Ni in a range from 0.0 weight % to 6.0 weight %;

Al in a range from 0.0 weight % to 4.0 weight %;

Nb in a range from 0.0 weight % to 0.10 weight %;

Si in a range from 0.0 weight % to 2.0 weight %;

Mo in a range from 0.0 weight % to 2.0 weight %;

Ti in a range from 0.0 weight % to 2.0 weight %;

V in a range from 0.0 weight % to 2.0 weight %;

Cr in a range from 0.0 weight % to 8.0 weight %; and

a balance of Fe.

2. The method of claim 1, wherein the copper iron alloy does not comprise S, P, Co, Sn, and N.

3. The method of claim 1, wherein the copper iron alloy comprises Fe, Cu, C, Mn, and one or more of Ni, Al, Nb, Si, Mo, Ti, V, and Cr.

4. The method of claim 1, wherein the copper iron alloy comprises Fe, Cu, C, Mn, Ni, and optionally, Cr.

5. The method of claim 1, wherein the copper iron alloy comprises Fe, Cu, C, Mn, Ni, Al and, optionally, Cr.

6. The method of claim 1, wherein the copper iron alloy comprises Fe, Cu, C, Mn, Ni, Nb, Si, and optionally, Cr.

7. The method of claim 1, wherein the copper alloy steel comprises Fe, Cu, C, Mn, Ni, Al, Nb, Si, and optionally, Cr.

8. The method of claim 1, wherein the copper alloy steel comprises Fe, Cu, C, Mn, Ni, Nb, Si, Ti, and optionally, Cr.

9. The method of claim 1, wherein the copper alloy steel is characterized by an average center-to-center spacing λ between neighboring copper nanoprecipitates in a range of from 5 nm to 200 nm.

10. The method of claim 1, wherein the copper nanoprecipitates are bcc copper nanoprecipitates.

11. The method of claim 1, wherein the iron matrix is ferritic, martensitic, or partially martensitic.

12. The method of claim 1, wherein the antimicrobial surface is textured.

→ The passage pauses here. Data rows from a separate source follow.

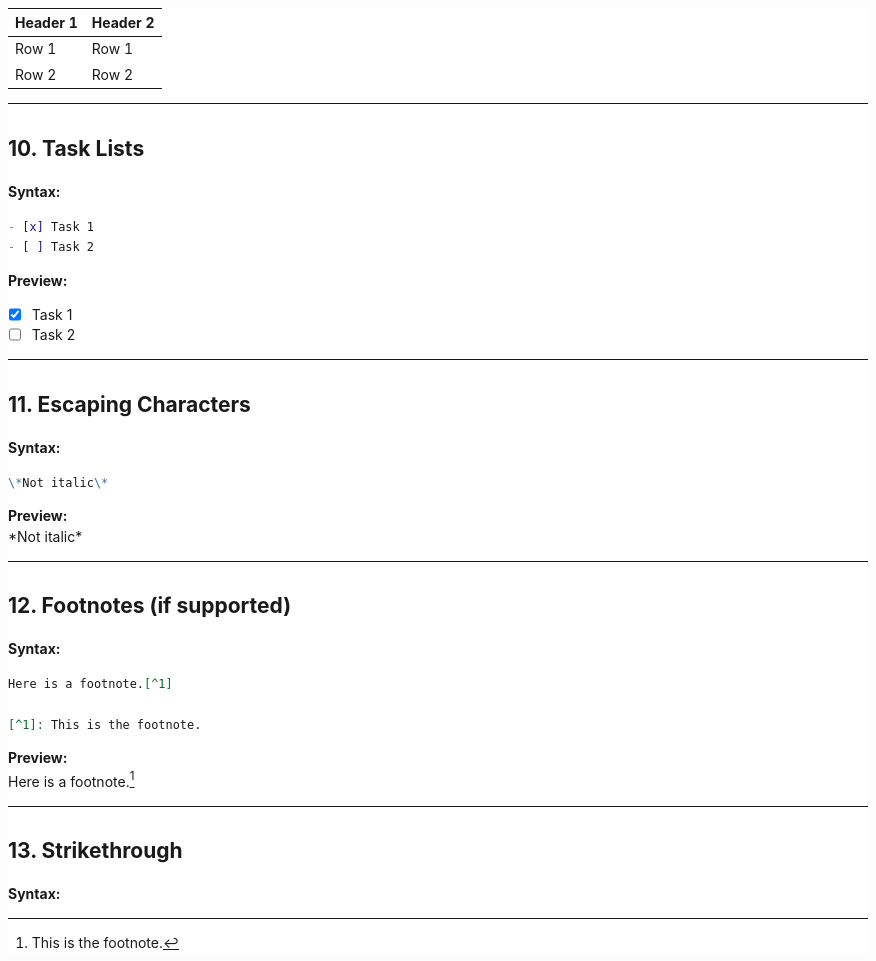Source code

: | Header 1 | Header 2 |
| -------- | -------- |
| Row 1    | Row 1    |
| Row 2    | Row 2    |

---

## 10. Task Lists

**Syntax:**

```markdown
- [x] Task 1
- [ ] Task 2
```

**Preview:**

- [x] Task 1
- [ ] Task 2

---

## 11. Escaping Characters

**Syntax:**

```markdown
\*Not italic\*
```

**Preview:**  
\*Not italic\*

---

## 12. Footnotes (if supported)

**Syntax:**

```markdown
Here is a footnote.[^1]

[^1]: This is the footnote.
```

**Preview:**  
Here is a footnote.[^1]

[^1]: This is the footnote.

---

## 13. Strikethrough

**Syntax:**


[1]: https://www.google.com
[1]: https://www.google.com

13. The method of claim 1, wherein the contacting is carried out in an environment in which microbes are present, or are suspected of being present, in quantities that are more likely than not to result in an infection of a mammalian subject due to the microbes.

14. The method of claim 1, wherein the contacting is carried out in an indoor environment.

15. The method of claim 1, wherein the antimicrobial surface is part of an article configured for regular contact with a human body part.

16. The method of claim 15, wherein the human body part is a hand.

17. The method of claim 1, wherein the microbe is a virus.

18. The method of claim 17, wherein the virus is SARS-CoV-2.

19. An antimicrobial surface comprising a copper-alloy steel comprising an iron matrix and copper nanoprecipitates distributed throughout the iron matrix, wherein the copper-alloy steel comprises:

Cu in a range from 0.5 weight % to 5.0 weight %;

C in a range from 0.03 weight % to 0.10 weight %;

Mn in a range from 0.20 weight % to 5.0 weight %;

Ni in a range from 0.0 weight % to 6.0 weight %;

Al in a range from 0.0 weight % to 4.0 weight %;

Nb in a range from 0.0 weight % to 0.10 weight %;

Si in a range from 0.0 weight % to 2.0 weight %;

Mo in a range from 0.0 weight % to 2.0 weight %;

Ti in a range from 0.0 weight % to 2.0 weight %;

V in a range from 0.0 weight % to 2.0 weight %;

Cr in a range from 0.0 weight % to 8.0 weight %; and

a balance of Fe.

20. The antimicrobial surface of claim 19, wherein the antimicrobial surface is part of an article configured for regular contact with a human body part.